Tu che hai sfilato per i più grandi stilisti italiani ed internazionali, cosa pensi del dibattito sull'anoressia in passerella e della legge francese che vuole vietare l'utilizzo di modelle troppo sotto peso? "Trovo sacrosanta la proposta di legge approvata in Francia. In pochi sanno, fra l'altro, che l'anoressia è un fenomeno molto comune anche tra i modelli uomini. E trovo ridicolo che nel 2015 si faccia violenza su ragazzi giovanissimi quasi obbligandoli a perdere delle taglie per vestirsi". Perché succede? "È triste a dirsi ma spesso banalmente anche per un risparmio di materiale, di tessuti preziosi. O perché ci sono dei prototipi su delle taglie ed è più semplice che restino quelle. Per fortuna nelle grandi case di moda, da Dolce e Gabbana, a Vuitton ad Armani, almeno nella mia esperienza, non succede perché questi stilisti vogliono la bellezza, la perfezione e quindi vogliono corpi sani. Purtroppo spesso invece mancano i corpi sani in altre passerelle".
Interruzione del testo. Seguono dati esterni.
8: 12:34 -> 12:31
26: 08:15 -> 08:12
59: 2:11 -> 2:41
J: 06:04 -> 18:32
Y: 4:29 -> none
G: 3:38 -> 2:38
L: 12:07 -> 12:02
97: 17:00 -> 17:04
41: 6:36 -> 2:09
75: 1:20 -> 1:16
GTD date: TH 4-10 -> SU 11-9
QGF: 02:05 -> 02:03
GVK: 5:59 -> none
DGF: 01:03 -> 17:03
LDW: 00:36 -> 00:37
In questi giorni a Roma Ben Stiller sta girando 'Zoolander 2', il sequel del suo film parodia sul mondo della moda. Hai mai pensato di fare un film su questo mondo? "Mi piacerebbe tantissimo. Ma è un mondo veramente molto delicato e quindi o lo racconti bene con tutte le sue sfaccettature e i suoi compromessi o lasci perdere. A meno che non fai come Ben Stiller e fai una cosa molto comica, che trovo divertentissima". Ne hai incontrati tanti di 'Zoolander' sul tuo cammino? "Anche io all'inizio ero un po' Zoolander. E trovo molto divertente che si scherzi sui tic dei modelli e anche sul poco sale in zucca che hanno molti modelli perché passano troppo tempo davanti allo specchio e poco a studiare e a crescere".
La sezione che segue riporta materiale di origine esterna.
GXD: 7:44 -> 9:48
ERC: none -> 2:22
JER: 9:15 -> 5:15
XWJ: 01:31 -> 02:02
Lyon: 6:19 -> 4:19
Quanto infine al gossip su una liason con Eleonora Berlusconi, Andrea taglia corto: "Io posso dire solo una cosa. Non dirò mai quello che vorreste sentirvi dire. Conosco benissimo Eleonora Berlusconi -aggiunge Andrea- siamo carissimi amici. Ma della nostra vita privata, quindi della sua e della mia non mi va di parlare. Non penso sia importante. Tutto qui", conclude.